Я тут же ответил на это письмо…
— Как! Еще одно письмо?
— Я вижу, читатель, вы теряете терпение…
— Смеется, что ли, над нами господин де Бомарше со своей нескончаемой перепиской?
— Нет, читатель, я, право, не смеюсь над вами. Но ваша ярость для меня утешение: она сливается с моей собственной; и я не был бы доволен, если бы вам не захотелось растоптать во гневе все, что я пишу! Ах, если так поступят многие, я выиграл этот гнусный процесс! Я взываю к вашему возмущению!
В самом деле, граждане, взгляните на отважного человека, мнимому счастью которого завидовали многие! Не находите ли вы, что он уже достаточно унижен? Если вам угодно знать, как и почему он вынес все это, ах, я готов вам об этом рассказать.

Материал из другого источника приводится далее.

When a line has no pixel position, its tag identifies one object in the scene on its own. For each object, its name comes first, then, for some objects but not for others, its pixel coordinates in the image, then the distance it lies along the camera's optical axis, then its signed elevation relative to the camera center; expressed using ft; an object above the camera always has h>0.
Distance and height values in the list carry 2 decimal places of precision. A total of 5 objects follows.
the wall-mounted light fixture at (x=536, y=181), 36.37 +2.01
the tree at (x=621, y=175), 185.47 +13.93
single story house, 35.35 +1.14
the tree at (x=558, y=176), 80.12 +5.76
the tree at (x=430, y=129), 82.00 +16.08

Прежде всего я хотел послужить отчизне. Мое состояние было под угрозой; обиды, накапливаясь одна за другой, преобразили мое усердие в упрямство, я хотел, чтобы эти ружья прибыли во что бы то ни стало… «Ах, ты не хочешь, чтобы нация получила их, потому что не ты их поставляешь, — говорил я, — так она получит их вопреки тебе!»

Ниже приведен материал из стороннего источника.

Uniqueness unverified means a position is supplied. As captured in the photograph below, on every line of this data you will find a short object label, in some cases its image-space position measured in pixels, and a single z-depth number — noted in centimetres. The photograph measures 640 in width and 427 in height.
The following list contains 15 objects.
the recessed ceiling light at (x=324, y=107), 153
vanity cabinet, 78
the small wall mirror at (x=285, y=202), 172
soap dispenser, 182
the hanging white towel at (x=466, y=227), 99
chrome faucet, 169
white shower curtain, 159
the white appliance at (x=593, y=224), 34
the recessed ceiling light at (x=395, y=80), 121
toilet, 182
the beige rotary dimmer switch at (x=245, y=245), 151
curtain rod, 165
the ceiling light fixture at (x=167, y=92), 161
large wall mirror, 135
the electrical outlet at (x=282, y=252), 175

Опасности, мне угрожавшие, и те, что — увы! — все еще продолжают угрожать, обращали мою храбрость в ярость. Бедная человеческая природа! Тут были затронуты мое самолюбие и гордость! К тому же я говорил себе: «Если эти господа, с их козырями всесильной власти, с их безмерным корыстолюбием и возможностью пролезть всюду… если они возьмут надо мной верх, я просто ничтожная скотина; ведь они же — ловкачи. Народ обманут; они получат мои ружья, которых жаждут; а я буду заколот!»
Дело оборачивалось еще одной стороной, я не мог отступиться. Я забыл
Я ответил следующим письмом на прекрасную кухонную записку, которой меня уведомляли от имени министра о новой проволочке.

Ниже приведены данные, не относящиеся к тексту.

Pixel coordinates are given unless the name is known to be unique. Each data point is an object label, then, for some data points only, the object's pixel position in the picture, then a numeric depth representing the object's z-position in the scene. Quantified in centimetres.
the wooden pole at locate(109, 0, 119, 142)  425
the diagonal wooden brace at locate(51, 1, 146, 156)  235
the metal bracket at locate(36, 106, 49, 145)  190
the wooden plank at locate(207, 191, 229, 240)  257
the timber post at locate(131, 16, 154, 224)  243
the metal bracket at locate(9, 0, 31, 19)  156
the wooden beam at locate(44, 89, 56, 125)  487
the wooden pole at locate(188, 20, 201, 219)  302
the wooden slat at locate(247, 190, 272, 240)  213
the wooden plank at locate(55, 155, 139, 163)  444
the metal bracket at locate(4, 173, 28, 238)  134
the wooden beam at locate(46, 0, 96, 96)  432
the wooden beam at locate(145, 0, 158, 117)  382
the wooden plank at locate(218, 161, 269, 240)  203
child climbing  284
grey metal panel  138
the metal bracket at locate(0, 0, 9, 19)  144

«Господину Лебрену, министру.
Париж, 11 сентября 1792 года.
Сударь!
Каждый упущенный день приближает опасность. Я уже говорил Вам, сударь, что голова моя под угрозой, пока дело не двигается. Никто не хочет мне верить, когда я объясняю, что провожу часы, дни, недели, месяцы в тщетных упрашиваниях министров. Обвиненный в злом умысле, я выслушиваю от перепуганных друзей упреки за то, что, оставаясь в этом городе, подвергаю себя ярости обманутого народа.
Для того чтобы сдвинуть дело с места, я покинул мое пристанище, а мы меж тем потеряли уже три недели на ожидание г-на де Мольда, которого, по Вашим словам, вызвали и который, в конечном итоге, отнюдь не возвращается. Те, кто мне угрожает, не считаются ни с чем: злодеи делают свое дело, а Наблюдательный комитет говорит мне: «Почему не видно конца?» Действительно, ничего невозможно понять. Я надрываюсь понапрасну, подвергаю себя ужасным опасностям; я жертвовал всем, чем мог, а дело ни с места.
Я приду к Вам сегодня вечером, без четверти десять, как указано в Вашей вчерашней записке.
Примите заверения в уважении человека весьма удрученного.
Подпись: Бомарше».
Я вложил в конверт краткое соглашение, которое надлежало подписать господам Сервану и Лебрену, в подтверждение соглашения от 18 июля: не то чтобы я надеялся, что они его подпишут, но я хотел приложить для этого, со своей стороны, все усилия.
Господин Лебрен не только не допустил меня к себе в этот вечер, как обещал, но и не посовестился устами своего привратника снова перенести встречу на следующие сутки — на среду, 12 сентября, в восемь часов, у г-на Сервана, где соберется Совет.
— Как! — в ярости сказал я, — он что же, хочет, чтобы меня прикончили? Он вынудил меня покинуть мое убежище и заставил потерять пять дней, откладывая встречу с вечера на вечер, в нарушение собственных точных указаний, а теперь, в итоге, подвергает риску мою жизнь, ставя перед необходимостью показаться моим врагам.
Коль скоро я должен был назавтра открыто появиться в военном министерстве и вступить в бой с властью, поставив все на карту, я принял решение рискнуть, не откладывая. Презрев собственную безопасность, я пришел средь бела дня на прием к министру Лебрену. При мне был мой портфель; я попросил доложить обо мне. Мне показалось, что министр несколько удивлен.